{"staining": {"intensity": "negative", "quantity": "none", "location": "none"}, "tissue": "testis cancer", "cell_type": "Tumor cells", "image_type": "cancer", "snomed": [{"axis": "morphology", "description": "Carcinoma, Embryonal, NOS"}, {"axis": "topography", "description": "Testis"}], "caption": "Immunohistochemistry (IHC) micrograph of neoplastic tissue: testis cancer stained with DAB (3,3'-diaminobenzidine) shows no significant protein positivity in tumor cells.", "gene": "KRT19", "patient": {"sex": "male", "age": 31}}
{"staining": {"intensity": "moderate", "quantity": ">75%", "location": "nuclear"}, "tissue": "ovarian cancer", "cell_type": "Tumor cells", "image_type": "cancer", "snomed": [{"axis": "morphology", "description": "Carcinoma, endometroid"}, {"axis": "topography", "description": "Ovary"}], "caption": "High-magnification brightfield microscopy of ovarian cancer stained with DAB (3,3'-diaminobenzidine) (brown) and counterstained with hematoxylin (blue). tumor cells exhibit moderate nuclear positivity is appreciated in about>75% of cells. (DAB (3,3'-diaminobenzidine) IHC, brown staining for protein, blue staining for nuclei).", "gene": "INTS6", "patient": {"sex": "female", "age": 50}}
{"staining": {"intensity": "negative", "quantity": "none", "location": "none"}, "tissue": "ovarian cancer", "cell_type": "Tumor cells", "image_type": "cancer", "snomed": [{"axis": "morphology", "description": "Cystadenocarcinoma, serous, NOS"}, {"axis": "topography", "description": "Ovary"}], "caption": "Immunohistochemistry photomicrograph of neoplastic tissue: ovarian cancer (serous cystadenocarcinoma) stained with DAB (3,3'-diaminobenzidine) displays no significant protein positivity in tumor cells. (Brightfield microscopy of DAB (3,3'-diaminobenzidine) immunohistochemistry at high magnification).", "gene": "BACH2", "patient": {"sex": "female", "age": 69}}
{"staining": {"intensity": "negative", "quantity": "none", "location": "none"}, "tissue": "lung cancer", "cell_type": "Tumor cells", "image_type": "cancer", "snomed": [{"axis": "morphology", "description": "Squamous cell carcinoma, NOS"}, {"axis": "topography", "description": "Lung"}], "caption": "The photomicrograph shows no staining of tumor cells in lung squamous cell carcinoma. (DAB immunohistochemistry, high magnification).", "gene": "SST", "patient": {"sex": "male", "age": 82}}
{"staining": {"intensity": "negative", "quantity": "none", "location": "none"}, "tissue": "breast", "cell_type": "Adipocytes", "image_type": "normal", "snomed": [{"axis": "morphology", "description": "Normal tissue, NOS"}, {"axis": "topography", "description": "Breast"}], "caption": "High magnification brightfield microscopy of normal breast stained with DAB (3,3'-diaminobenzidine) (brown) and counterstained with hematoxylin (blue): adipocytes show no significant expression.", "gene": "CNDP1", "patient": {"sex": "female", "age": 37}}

What you are asked to do -
Would you give again, word for word, every line from the one with "photomicrograph shows no" through the final line of the listing above?

Task answer -
{"staining": {"intensity": "negative", "quantity": "none", "location": "none"}, "tissue": "lung cancer", "cell_type": "Tumor cells", "image_type": "cancer", "snomed": [{"axis": "morphology", "description": "Squamous cell carcinoma, NOS"}, {"axis": "topography", "description": "Lung"}], "caption": "The photomicrograph shows no staining of tumor cells in lung squamous cell carcinoma. (DAB immunohistochemistry, high magnification).", "gene": "SST", "patient": {"sex": "male", "age": 82}}
{"staining": {"intensity": "negative", "quantity": "none", "location": "none"}, "tissue": "breast", "cell_type": "Adipocytes", "image_type": "normal", "snomed": [{"axis": "morphology", "description": "Normal tissue, NOS"}, {"axis": "topography", "description": "Breast"}], "caption": "High magnification brightfield microscopy of normal breast stained with DAB (3,3'-diaminobenzidine) (brown) and counterstained with hematoxylin (blue): adipocytes show no significant expression.", "gene": "CNDP1", "patient": {"sex": "female", "age": 37}}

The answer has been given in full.